A en croire Déborah Ankuh, coordinatrice de l’ONG internationale Plan-Togo, les récentes évaluations révèlent que les violences en milieu scolaire portent sur le harcèlement sexuel. A cela s’ajoute aussi, selon ses explications, le châtiment corporel.

C’est justement pour contrer le phénomène, précise-t-elle que Plan International, à travers un projet de l’UNICEF, a mis en place un numéro vert “allo 1011” pour non seulement prévenir mais aussi, dénoncer les violences dans les établissements publics ou privées. Un budget existe aussi, pour pouvoir gérer les premiers soins d’une éventuelle victime.

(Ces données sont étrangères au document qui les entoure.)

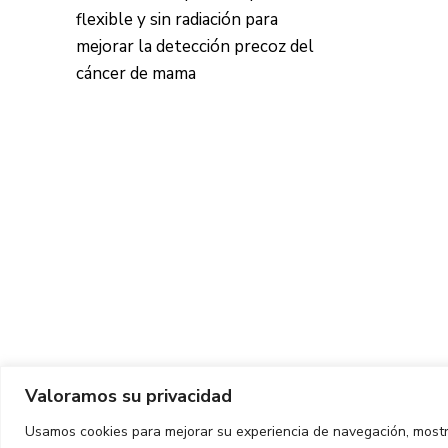
flexible y sin radiación para
mejorar la detección precoz del
cáncer de mama
Valoramos su privacidad
Usamos cookies para mejorar su experiencia de navegación, mostr
Copyright ©
2026
CIT UPC. All rights reserved.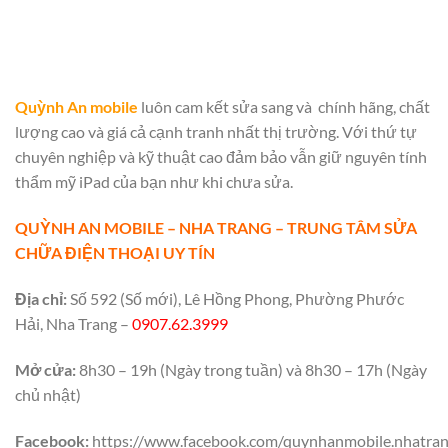
Quỳnh An mobile
luôn cam kết sửa sang và chính hãng, chất
lượng cao và giá cả cạnh tranh nhất thị trường. Với thứ tự
chuyên nghiệp và kỹ thuật cao đảm bảo vẫn giữ nguyên tính
thẩm mỹ iPad của bạn như khi chưa sửa.
QUỲNH AN MOBILE – NHA TRANG – TRUNG TÂM SỬA
CHỮA ĐIỆN THOẠI UY TÍN
Địa chỉ:
Số 592 (Số mới), Lê Hồng Phong, Phường Phước
Hải, Nha Trang –
0907.62.3999
Mở cửa:
8h30 – 19h (Ngày trong tuần) và 8h30 – 17h (Ngày
chủ nhật)
Facebook:
https://www.facebook.com/quynhanmobile.nhatra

Ce thème selon la responsable de l’UNICEF Casimira Benge s’inscrit dans un contexte de mise en œuvre de lutte contre les violences de genre en milieu scolaire. Ce projet selon Casimira consiste en la formation du corps enseignent, à l’amélioration des compétences tant au niveau éducatif que professionnel. Ceci, afin de mettre à l’échelle la question de l’équité du genre en milieu scolaire. S’appuyant sur la question épineuse de violences sur le genre féminin Casimira a cité entre autres, les violences sexuelles, les discriminations, les agressions verbales et les abus envers la jeune fille.

En ce qui concerne la scolarisation des jeunes filles, seulement 55% le sont, contre 78% chez les garçons avec des disparités régionales.